## What is expected
Lay out everything in the material from the line containing "Foto.: PM/AL" down to the line containing "de festividades, quanto" as a Markdown table with the columns n and Line. Give one numbered row per line and skip any blank lines.
= = = = = = =
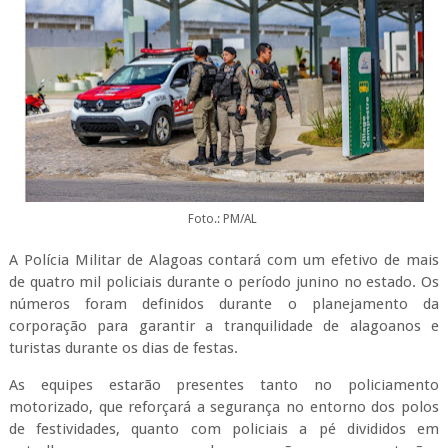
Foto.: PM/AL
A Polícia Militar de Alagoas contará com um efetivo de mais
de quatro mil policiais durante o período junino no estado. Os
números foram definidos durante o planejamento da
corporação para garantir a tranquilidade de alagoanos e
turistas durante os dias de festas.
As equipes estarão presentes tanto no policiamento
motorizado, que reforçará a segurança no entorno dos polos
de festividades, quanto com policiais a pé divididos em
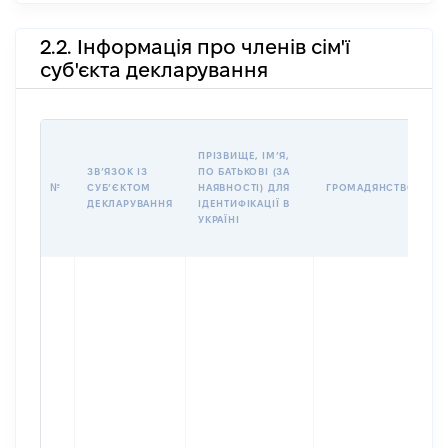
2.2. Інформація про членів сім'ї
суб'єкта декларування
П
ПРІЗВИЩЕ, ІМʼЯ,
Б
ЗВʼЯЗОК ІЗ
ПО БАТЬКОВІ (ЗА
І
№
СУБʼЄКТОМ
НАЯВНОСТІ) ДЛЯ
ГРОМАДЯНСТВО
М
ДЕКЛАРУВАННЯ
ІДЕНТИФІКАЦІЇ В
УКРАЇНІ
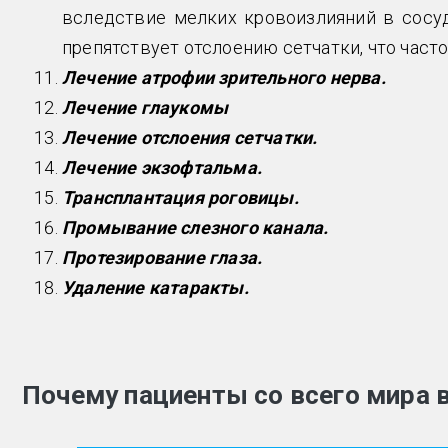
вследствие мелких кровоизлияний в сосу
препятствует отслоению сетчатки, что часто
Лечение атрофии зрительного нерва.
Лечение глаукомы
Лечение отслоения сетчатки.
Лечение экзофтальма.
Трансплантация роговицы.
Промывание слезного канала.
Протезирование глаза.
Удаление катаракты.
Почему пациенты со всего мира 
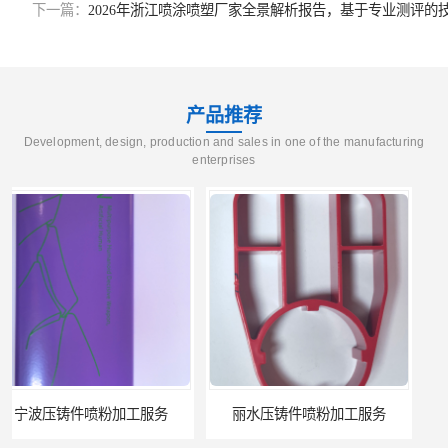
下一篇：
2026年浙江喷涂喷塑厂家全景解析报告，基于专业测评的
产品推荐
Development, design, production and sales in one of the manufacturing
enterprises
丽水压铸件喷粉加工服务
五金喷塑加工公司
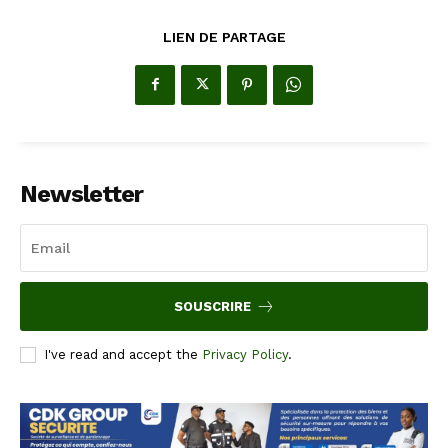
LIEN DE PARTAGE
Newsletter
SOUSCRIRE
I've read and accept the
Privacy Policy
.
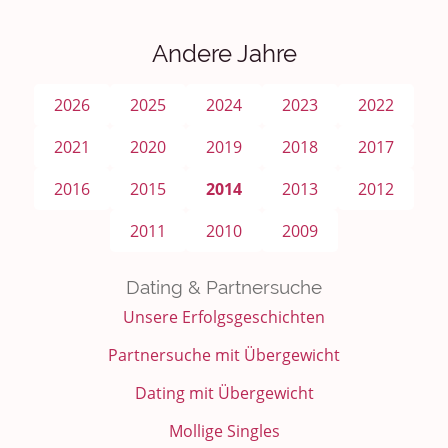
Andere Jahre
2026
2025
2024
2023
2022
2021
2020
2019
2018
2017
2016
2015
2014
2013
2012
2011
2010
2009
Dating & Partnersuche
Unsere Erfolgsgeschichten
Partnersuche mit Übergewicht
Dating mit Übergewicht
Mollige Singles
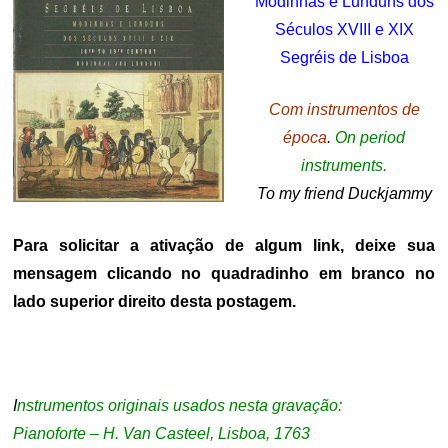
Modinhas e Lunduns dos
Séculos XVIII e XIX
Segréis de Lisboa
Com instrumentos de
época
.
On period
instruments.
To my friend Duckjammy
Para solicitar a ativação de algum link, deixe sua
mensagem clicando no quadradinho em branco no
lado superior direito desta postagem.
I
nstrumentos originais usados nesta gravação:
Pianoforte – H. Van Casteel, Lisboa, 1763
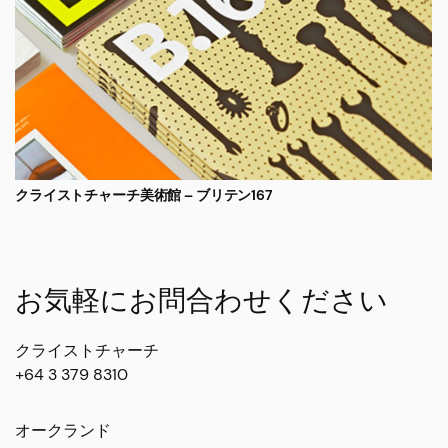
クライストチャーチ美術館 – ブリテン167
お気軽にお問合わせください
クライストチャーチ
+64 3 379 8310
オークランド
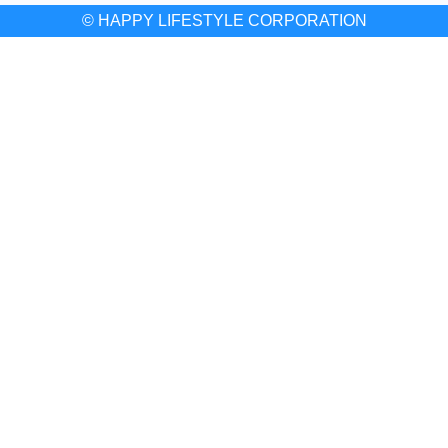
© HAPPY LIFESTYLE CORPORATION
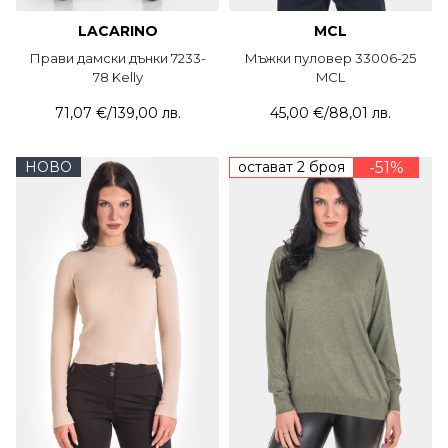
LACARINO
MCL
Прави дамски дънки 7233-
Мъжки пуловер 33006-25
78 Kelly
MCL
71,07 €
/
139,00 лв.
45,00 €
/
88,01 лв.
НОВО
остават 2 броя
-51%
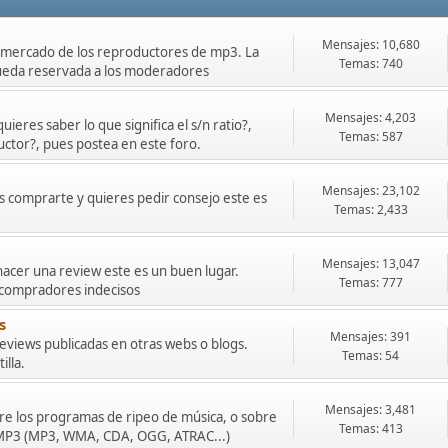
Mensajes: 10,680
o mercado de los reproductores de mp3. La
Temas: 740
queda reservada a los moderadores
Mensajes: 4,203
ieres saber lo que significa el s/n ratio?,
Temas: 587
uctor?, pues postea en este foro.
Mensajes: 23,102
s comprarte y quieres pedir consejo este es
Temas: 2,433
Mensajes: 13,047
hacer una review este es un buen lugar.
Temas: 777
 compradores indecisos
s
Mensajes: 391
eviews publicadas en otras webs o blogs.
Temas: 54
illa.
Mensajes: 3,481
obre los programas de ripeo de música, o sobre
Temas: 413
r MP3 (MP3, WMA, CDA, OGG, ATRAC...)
= = = = = = =
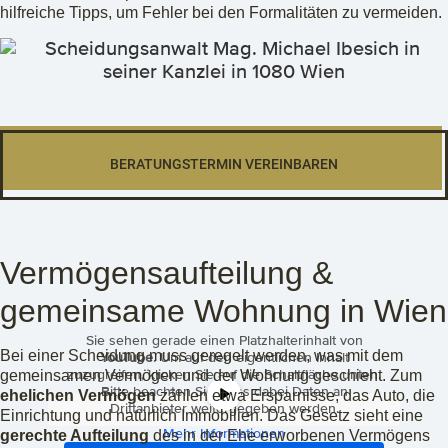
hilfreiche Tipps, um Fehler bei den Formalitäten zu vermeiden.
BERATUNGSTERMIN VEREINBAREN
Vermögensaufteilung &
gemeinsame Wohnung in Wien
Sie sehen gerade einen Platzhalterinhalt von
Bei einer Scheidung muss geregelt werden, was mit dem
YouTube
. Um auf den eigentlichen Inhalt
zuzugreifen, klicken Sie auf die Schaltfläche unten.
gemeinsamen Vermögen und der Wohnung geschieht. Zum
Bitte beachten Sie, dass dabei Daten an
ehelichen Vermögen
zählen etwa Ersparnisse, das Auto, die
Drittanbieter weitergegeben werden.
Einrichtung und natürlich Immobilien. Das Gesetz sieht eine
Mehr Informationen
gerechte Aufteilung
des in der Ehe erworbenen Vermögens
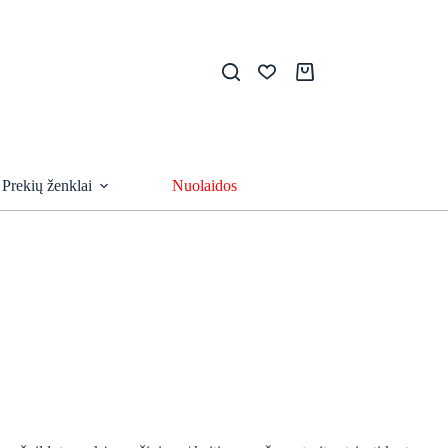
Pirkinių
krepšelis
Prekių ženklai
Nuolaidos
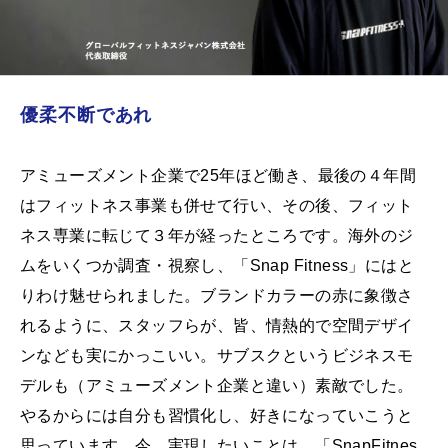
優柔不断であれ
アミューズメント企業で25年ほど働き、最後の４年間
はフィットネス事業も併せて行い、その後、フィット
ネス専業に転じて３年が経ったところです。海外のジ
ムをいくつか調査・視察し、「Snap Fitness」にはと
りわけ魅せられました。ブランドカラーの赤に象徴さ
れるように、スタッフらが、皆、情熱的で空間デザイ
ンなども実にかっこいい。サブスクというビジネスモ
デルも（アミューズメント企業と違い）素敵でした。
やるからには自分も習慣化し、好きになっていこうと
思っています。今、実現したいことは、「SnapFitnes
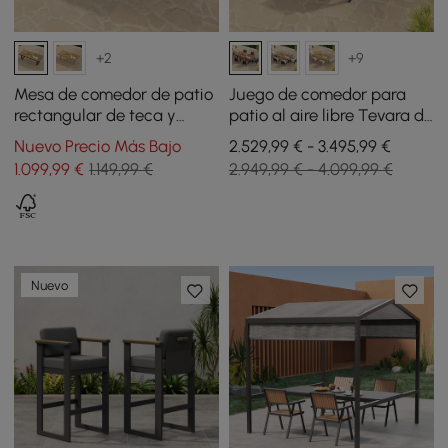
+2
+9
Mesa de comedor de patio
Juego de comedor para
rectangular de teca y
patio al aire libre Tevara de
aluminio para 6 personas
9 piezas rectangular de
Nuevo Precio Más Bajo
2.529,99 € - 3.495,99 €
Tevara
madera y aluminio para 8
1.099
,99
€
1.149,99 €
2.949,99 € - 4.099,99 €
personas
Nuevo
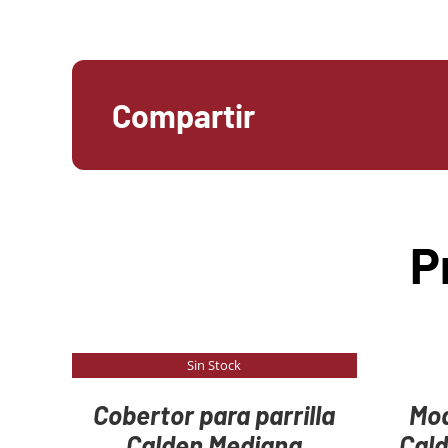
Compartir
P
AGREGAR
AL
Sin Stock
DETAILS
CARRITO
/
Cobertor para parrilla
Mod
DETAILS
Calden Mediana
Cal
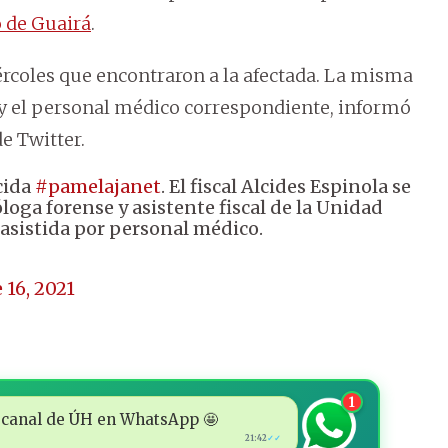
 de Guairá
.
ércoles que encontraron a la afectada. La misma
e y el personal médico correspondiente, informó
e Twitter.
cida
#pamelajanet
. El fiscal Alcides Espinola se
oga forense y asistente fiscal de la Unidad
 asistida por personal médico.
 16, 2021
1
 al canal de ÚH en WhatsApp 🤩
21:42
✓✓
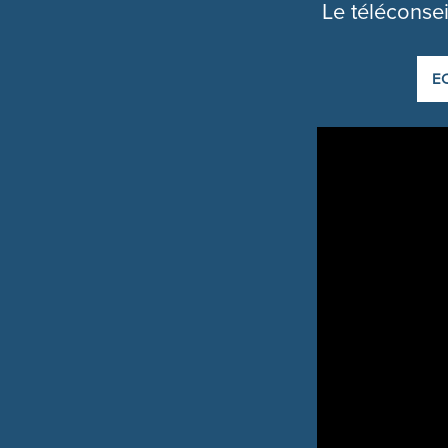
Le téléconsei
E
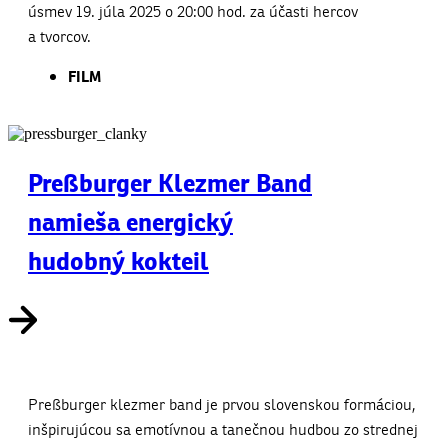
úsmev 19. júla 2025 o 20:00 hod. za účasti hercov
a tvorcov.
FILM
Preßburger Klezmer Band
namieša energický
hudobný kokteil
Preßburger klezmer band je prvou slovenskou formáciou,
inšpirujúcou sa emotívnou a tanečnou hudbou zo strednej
= = = = = = =
## Solution to this exercise
| n | Line |
|---|---|
| 1 | Foto.: PM/AL |
| 2 | A Polícia Militar de Alagoas contará com um efetivo de mais |
| 3 | de quatro mil policiais durante o período junino no estado. Os |
| 4 | números foram definidos durante o planejamento da |
| 5 | corporação para garantir a tranquilidade de alagoanos e |
| 6 | turistas durante os dias de festas. |
| 7 | As equipes estarão presentes tanto no policiamento |
| 8 | motorizado, que reforçará a segurança no entorno dos polos |
| 9 | de festividades, quanto com policiais a pé divididos em |